■ **PROBLEM TO SOLVE**:
Give back each entry word for word, but drop the images.

(Stored data entries)
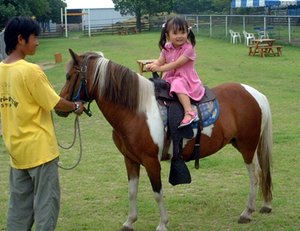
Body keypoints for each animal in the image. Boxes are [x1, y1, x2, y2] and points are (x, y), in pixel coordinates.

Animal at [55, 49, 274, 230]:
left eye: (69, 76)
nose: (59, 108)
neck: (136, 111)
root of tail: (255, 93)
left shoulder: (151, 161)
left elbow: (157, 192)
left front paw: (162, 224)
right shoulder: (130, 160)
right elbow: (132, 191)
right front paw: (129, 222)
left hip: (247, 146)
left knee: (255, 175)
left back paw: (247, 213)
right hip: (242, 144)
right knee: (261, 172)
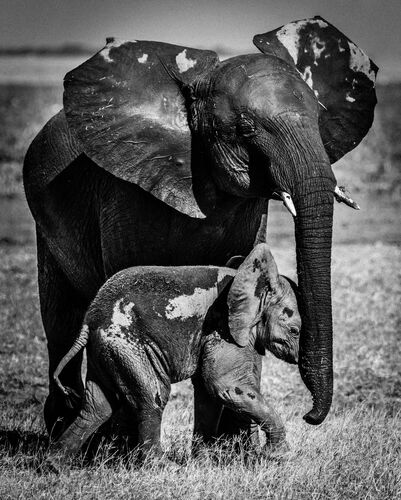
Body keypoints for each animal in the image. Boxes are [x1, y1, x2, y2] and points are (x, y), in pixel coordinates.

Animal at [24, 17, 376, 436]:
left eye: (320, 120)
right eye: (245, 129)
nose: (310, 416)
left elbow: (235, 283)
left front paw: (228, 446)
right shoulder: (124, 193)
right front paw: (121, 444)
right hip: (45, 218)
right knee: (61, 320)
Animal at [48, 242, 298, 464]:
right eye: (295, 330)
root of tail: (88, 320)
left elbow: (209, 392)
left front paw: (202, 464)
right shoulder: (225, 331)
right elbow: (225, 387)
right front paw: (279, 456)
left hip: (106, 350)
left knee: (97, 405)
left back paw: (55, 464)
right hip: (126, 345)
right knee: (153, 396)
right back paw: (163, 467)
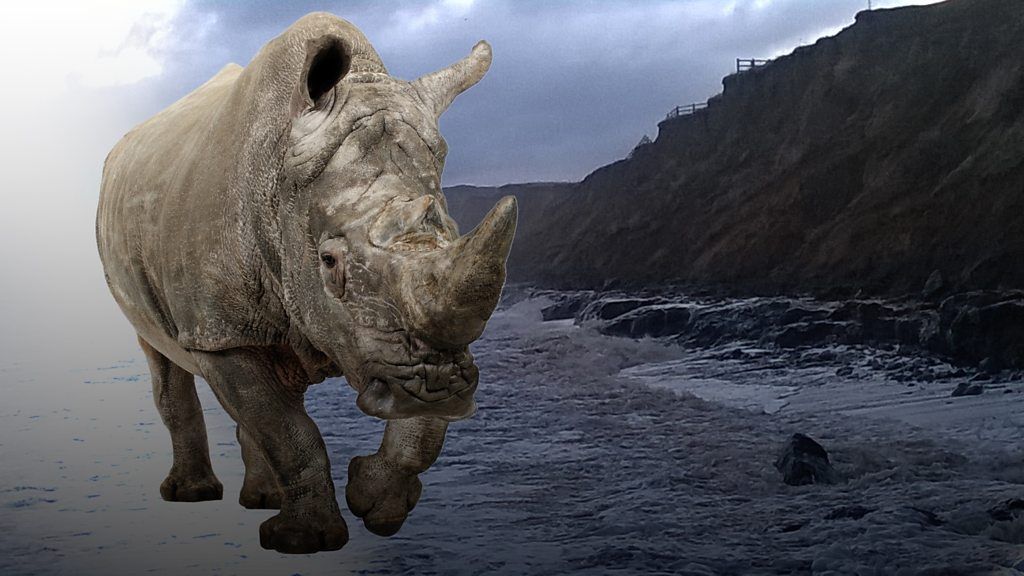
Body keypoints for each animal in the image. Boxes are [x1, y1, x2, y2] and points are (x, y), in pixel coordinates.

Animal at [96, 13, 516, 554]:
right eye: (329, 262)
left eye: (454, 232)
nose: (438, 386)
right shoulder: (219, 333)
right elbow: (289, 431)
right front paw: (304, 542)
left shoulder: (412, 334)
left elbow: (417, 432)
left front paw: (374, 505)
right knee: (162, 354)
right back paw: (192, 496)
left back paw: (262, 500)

■ **TASK ANSWER**:
Body keypoints for each animal in the image. Boxes are [x1, y1, x2, y2] and points are (x, y), in pixel coordinates.

Animal at [55, 49, 274, 230]:
left eye: (69, 76)
nose: (59, 108)
neck: (136, 111)
root of tail: (255, 93)
left shoulder: (151, 161)
left elbow: (157, 192)
left front paw: (162, 224)
right shoulder: (130, 160)
right elbow: (132, 191)
right front paw: (129, 222)
left hip: (247, 146)
left knee: (255, 175)
left back paw: (247, 213)
right hip: (242, 144)
right knee: (261, 172)
Body keypoints for each animal in the image. Boxes are [x1, y1, x2, y2] and points are (x, y), in pixel coordinates.

Animal at [24, 17, 376, 436]:
left eye: (320, 120)
right eye: (245, 129)
nose: (310, 416)
left elbow: (235, 283)
left front paw: (228, 446)
right shoulder: (124, 193)
right front paw: (121, 444)
right hip: (45, 218)
right knee: (61, 320)
Animal at [48, 242, 298, 464]:
right eye: (295, 330)
root of tail: (88, 320)
left elbow: (209, 392)
left front paw: (202, 464)
right shoulder: (225, 331)
right elbow: (225, 387)
right front paw: (279, 456)
left hip: (106, 350)
left knee: (97, 405)
left back paw: (55, 464)
right hip: (126, 345)
right knee: (153, 396)
right back paw: (163, 467)
Body keypoints for each animal in the image. Boxes are [x1, y1, x2, y2] and points are (x, y), in pixel coordinates.

Animal at [96, 13, 516, 554]:
right eye: (329, 262)
left eye: (454, 232)
nose: (438, 386)
right shoulder: (219, 333)
right elbow: (289, 431)
right front paw: (304, 542)
left shoulder: (412, 334)
left elbow: (417, 432)
left front paw: (374, 505)
right knee: (162, 354)
right back paw: (192, 496)
left back paw: (262, 500)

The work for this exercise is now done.